▶ WHAT YOU NEED TO DO:
Scan the records beneath this line for the line holding "0 104 1033.5" and the line holding "435 96 3.23", then transcribe exactly those two and all lines between.

Collected data:

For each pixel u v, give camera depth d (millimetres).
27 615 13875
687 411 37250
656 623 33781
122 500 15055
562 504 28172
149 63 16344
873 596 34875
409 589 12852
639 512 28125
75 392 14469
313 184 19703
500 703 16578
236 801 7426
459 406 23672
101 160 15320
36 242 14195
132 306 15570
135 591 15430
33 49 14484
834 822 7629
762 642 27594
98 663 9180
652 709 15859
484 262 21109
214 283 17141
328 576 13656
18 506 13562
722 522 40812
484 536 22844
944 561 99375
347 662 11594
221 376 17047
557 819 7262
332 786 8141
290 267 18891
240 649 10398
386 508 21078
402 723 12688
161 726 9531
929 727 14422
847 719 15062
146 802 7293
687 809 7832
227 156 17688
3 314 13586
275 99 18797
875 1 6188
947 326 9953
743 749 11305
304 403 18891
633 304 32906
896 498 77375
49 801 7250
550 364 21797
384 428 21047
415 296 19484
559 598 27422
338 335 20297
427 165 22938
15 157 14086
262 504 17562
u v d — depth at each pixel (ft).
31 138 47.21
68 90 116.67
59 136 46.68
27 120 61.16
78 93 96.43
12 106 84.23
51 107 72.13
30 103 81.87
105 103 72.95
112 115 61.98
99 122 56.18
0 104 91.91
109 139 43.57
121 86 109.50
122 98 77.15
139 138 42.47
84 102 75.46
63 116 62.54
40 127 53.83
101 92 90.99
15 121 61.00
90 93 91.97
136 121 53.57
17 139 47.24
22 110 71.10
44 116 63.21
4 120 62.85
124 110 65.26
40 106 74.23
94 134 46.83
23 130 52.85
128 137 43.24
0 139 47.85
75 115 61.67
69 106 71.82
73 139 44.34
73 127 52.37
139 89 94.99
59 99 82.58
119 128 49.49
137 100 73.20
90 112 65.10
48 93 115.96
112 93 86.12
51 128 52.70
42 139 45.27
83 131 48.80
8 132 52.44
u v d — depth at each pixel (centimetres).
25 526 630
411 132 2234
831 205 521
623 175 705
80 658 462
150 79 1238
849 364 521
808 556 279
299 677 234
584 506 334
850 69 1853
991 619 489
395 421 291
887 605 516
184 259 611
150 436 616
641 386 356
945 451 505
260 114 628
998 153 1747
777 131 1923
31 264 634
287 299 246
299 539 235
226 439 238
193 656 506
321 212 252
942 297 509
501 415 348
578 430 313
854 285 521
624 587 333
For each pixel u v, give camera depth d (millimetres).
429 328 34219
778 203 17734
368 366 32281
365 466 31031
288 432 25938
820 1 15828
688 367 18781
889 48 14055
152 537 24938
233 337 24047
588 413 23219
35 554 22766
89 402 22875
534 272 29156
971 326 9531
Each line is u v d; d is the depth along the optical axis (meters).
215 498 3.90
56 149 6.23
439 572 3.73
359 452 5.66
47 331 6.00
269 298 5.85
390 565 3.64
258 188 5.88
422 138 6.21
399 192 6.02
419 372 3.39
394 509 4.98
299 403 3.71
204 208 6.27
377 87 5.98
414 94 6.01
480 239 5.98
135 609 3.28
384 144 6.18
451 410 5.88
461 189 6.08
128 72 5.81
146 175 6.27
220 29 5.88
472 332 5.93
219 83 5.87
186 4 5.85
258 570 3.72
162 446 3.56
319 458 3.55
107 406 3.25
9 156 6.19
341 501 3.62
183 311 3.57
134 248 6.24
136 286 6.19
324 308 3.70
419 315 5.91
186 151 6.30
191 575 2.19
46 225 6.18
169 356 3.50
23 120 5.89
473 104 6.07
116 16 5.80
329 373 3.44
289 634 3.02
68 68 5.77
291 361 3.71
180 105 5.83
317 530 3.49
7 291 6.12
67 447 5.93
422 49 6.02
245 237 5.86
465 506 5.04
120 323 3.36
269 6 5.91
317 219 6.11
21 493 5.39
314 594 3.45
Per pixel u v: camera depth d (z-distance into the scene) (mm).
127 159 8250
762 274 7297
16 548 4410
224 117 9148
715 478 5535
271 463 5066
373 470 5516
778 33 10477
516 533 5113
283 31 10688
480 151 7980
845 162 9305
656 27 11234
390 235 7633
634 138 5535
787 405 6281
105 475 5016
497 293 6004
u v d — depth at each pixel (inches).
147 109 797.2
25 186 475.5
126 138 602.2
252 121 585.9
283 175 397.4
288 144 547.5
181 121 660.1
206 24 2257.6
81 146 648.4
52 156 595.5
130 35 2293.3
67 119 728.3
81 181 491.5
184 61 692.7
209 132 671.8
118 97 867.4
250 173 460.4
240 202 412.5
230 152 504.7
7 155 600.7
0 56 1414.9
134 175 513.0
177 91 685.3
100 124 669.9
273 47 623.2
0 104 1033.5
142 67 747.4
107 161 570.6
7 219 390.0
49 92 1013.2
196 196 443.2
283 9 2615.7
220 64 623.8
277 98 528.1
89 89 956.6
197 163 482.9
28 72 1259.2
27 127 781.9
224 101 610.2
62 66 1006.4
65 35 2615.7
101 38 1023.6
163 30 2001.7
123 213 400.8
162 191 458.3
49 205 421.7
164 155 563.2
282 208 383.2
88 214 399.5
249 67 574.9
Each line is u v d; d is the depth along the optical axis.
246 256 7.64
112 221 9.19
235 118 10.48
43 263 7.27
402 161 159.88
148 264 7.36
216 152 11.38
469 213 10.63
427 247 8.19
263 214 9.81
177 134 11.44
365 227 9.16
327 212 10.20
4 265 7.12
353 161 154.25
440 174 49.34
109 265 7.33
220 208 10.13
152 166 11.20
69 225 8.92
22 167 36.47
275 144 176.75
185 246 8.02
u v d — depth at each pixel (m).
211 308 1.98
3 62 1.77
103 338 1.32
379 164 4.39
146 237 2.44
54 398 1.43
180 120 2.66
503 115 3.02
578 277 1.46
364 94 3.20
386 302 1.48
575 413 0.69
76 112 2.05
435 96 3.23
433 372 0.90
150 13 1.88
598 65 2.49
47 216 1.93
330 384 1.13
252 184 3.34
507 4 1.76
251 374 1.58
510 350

▶ EXERCISE ANSWER:
0 104 1033.5
142 67 747.4
107 161 570.6
7 219 390.0
49 92 1013.2
196 196 443.2
283 9 2615.7
220 64 623.8
277 98 528.1
89 89 956.6
197 163 482.9
28 72 1259.2
27 127 781.9
224 101 610.2
62 66 1006.4
65 35 2615.7
101 38 1023.6
163 30 2001.7
123 213 400.8
162 191 458.3
49 205 421.7
164 155 563.2
282 208 383.2
88 214 399.5
249 67 574.9
Each line is u v d; d is the depth along the optical axis.
246 256 7.64
112 221 9.19
235 118 10.48
43 263 7.27
402 161 159.88
148 264 7.36
216 152 11.38
469 213 10.63
427 247 8.19
263 214 9.81
177 134 11.44
365 227 9.16
327 212 10.20
4 265 7.12
353 161 154.25
440 174 49.34
109 265 7.33
220 208 10.13
152 166 11.20
69 225 8.92
22 167 36.47
275 144 176.75
185 246 8.02
u v d — depth at each pixel (m).
211 308 1.98
3 62 1.77
103 338 1.32
379 164 4.39
146 237 2.44
54 398 1.43
180 120 2.66
503 115 3.02
578 277 1.46
364 94 3.20
386 302 1.48
575 413 0.69
76 112 2.05
435 96 3.23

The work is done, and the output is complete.